There are acres of parkland to explore, including Mill Copse where Welhams Brook flows; see if you can find the remains of a water mill and plunge pool in the wooded area bordering the stream. The water is now managed, with the help of ‘leaky dams’, riffles and backwaters, to flow slowly and so help prevent flooding – it also helps create a habitat for aquatic flora and fauna.
In the parkland look out for veteran trees, including oaks and sweet chestnuts that were already old when Montacute House was built; you may spot a Little owl ruffling its feathers against the cold. For the young and the young at heart, seek out the tree swings in the parkland – there’s nothing like a swing to create rosy cheeks.
Some of the best views of the village of Montacute are from Ladies’ Walk, a delightful path that runs up though the beech woods that circle the village. You’ll spot the first promise of spring with bulbs starting to poke through (make a note to come back in a couple of months when the wood anemones flower, followed by English bluebells) and catkins dancing in the slightest breeze.
There’s a circular walk that leads you back down through the village past the mediaeval Abbey Gatehouse, dovecote and fishpond – look back to spot the Gothic arch marking the spring and wellhead. Ask at reception for a walking trail map.
St Michael's Hill
Montacute village got its name from this hill, originally called ‘Mons Acutus’ (which means ‘sharp hill’ in Latin). The Normans built a motte-and-bailey castle on top, with a chapel dedicated to St Michael; all that now remains are the footings, on which the Phelips family built a tower in the 18th century, but the name lingers on.

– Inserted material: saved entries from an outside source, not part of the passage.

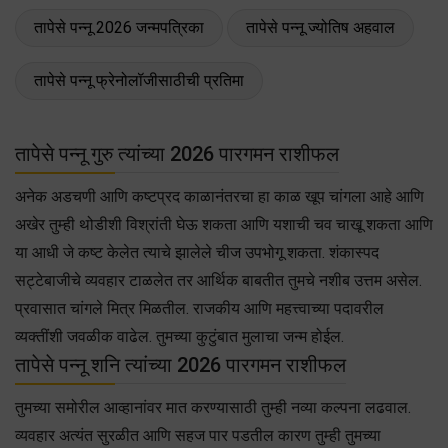
तापेसे पन्नू 2026 जन्मपत्रिका
तापेसे पन्नू ज्योतिष अहवाल
तापेसे पन्नू फ्रेनोलॉजीसाठीची प्रतिमा
तापेसे पन्नू गुरु त्यांच्या 2026 पारगमन राशीफल
अनेक अडचणी आणि कष्टप्रद काळानंतरचा हा काळ खूप चांगला आहे आणि
अखेर तुम्ही थोडीशी विश्रांती घेऊ शकता आणि यशाची चव चाखू शकता आणि
या आधी जे कष्ट केलेत त्याचे झालेले चीज उपभोगू शकता. शंकास्पद
सट्टेबाजीचे व्यवहार टाळलेत तर आर्थिक बाबतीत तुमचे नशीब उत्तम असेल.
प्रवासात चांगले मित्र मिळतील. राजकीय आणि महत्त्वाच्या पदावरील
व्यक्तींशी जवळीक वाढेल. तुमच्या कुटुंबात मुलाचा जन्म होईल.
तापेसे पन्नू शनि त्यांच्या 2026 पारगमन राशीफल
तुमच्या समोरील आव्हानांवर मात करण्यासाठी तुम्ही नव्या कल्पना लढवाल.
व्यवहार अत्यंत सुरळीत आणि सहज पार पडतील कारण तुम्ही तुमच्या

Circling round the south-eastern side along Hedge Cock Lane, you’ll be walking along a probable Iron Age ditch, that may also be a Roman boundary. Pause to admire the work of the National Trust’s volunteer dry stone wallers – it’s a job for those with patience, but their work will be there for many years to come!
It’s a steep pull to the summit but the reward is magnificent views in all directions across Somerset.